The carillon’s bells glowed like huge Christmas tree ornaments as fifteen million volts of electrical current coursed through the bronze. Crackling blue fuzz zigzagged along cracks and licked at the edges of stone as the current raced down the church’s wet facade and surged into the porous rock beneath.
In the limestone catacombs, the German soldiers, working to cover the crates of ammunition and drums of fuel with tarpaulins, watched horrified as the current darted out of fissures and crevices, and crawled across the moist surfaces buzzing with high energy. For the briefest instant, the caverns glowed with an ultraviolet fluorescence. Then the bristling voltage discharged in angry sheets across the ankle-deep water and through the ammunition and fuel at temperatures close to 50,000°F. The entire cache exploded in a chain reaction that accelerated through the network of tunnels beneath San Gimignano.

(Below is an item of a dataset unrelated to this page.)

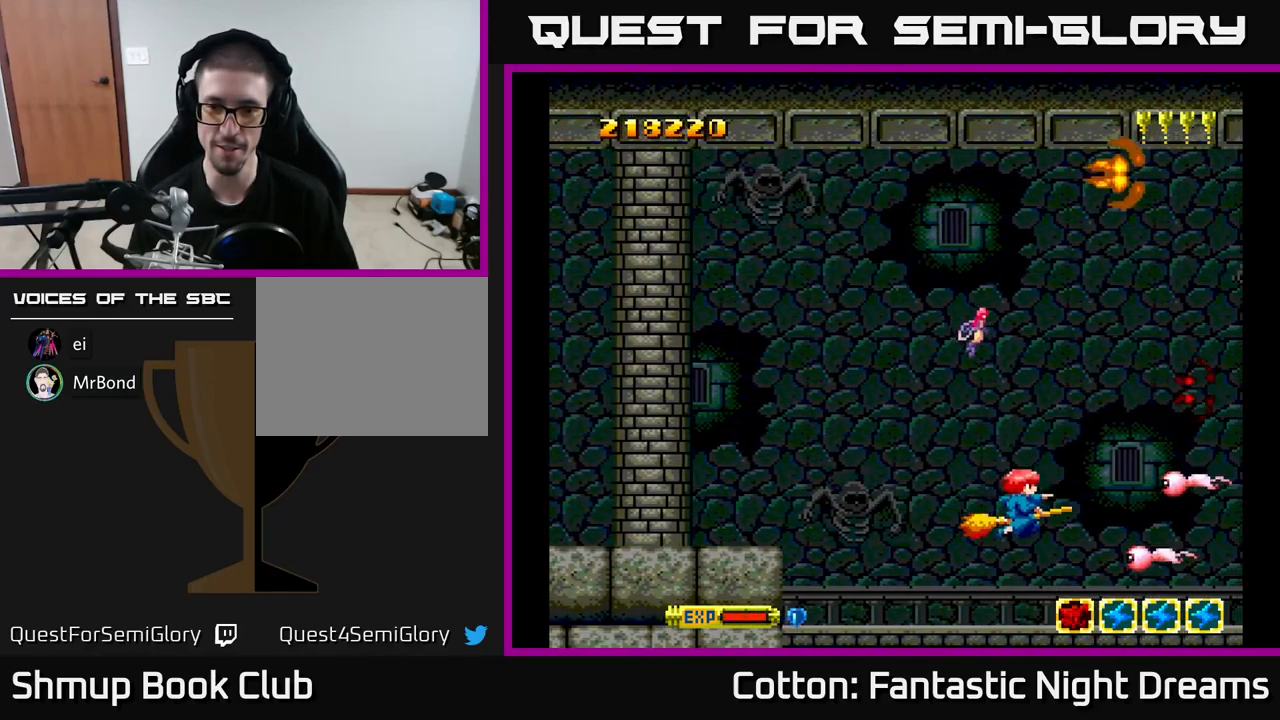
{"buttons": ["Y", "DPAD_UP", "DPAD_LEFT"], "right_stick": "center", "events": [[67, "DPAD_DOWN", "up"], [67, "DPAD_LEFT", "down"], [100, "DPAD_UP", "down"], [183, "DPAD_UP", "up"], [217, "DPAD_DOWN", "down"], [217, "DPAD_LEFT", "up"], [417, "DPAD_DOWN", "up"], [467, "DPAD_LEFT", "down"], [467, "DPAD_UP", "down"]]}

The whole town shuddered as if struck by a devastating earthquake. Buildings crumbled. Streets buckled and collapsed. Church bells rang wildly. Flocks of ravens erupted from the towers, filling the air with their angled black shapes. Thousands of cats darted wildly through the streets. Townsfolk and German soldiers ran panicked into the heavy rain.
The German patrol, advancing along the side of the granary, was buried in an avalanche of rubble as the wall above them collapsed. Et-tore jumped into the truck and drove off with his badly wounded passenger.
Deschin had just grasped Sarah’s hand to drag her from the basement when the granary came crashing down around them. She screamed as a huge section of the concrete-and-stone slab overhead fell, knocking them to the ground in a shower of dust and grain. Tons of rubble cascaded down, mercifully burying Rosenthal’s body. Then the frightening roar and quaking gave way to an eerie silence, and the sounds of rain.
Sarah and Deschin were lying on the floor, a short distance apart. But neither could see the other through the dust-filled air and darkness.
“Sarah?” Deschin called out.
“Here,” she replied. “Over here.”
Deschin crawled in the direction of her voice. His fingers found her hand, and he kept going until they were face-to-face.
“Are you hurt?”
“No. I’m okay,” she replied. “You?”
“Okay,” he parroted.
“The German supply depot must have blown,” Deschin replied, smiling and sniffing at the air that was thick with the pungent odor of cordite and fuel.
He worked himself into a sitting position, and helped Sarah do the same. His smile vanished when he saw they were encircled by a wall of rabble and grain sacks, capped by the slab above.
The falling concrete floor had slammed into the sacks, which had been stacked high around them. The uppermost bags burst, absorbing the impact; while those below supported the weight, keeping the slab from crushing them to death.
“We’re trapped,” Sarah exclaimed, a tremor in her voice. “We’re buried alive, Aleksei. There’s no way out of here.”
“I’ve already found two,” he said brightly.
“Two?” she wondered, with a puzzled look.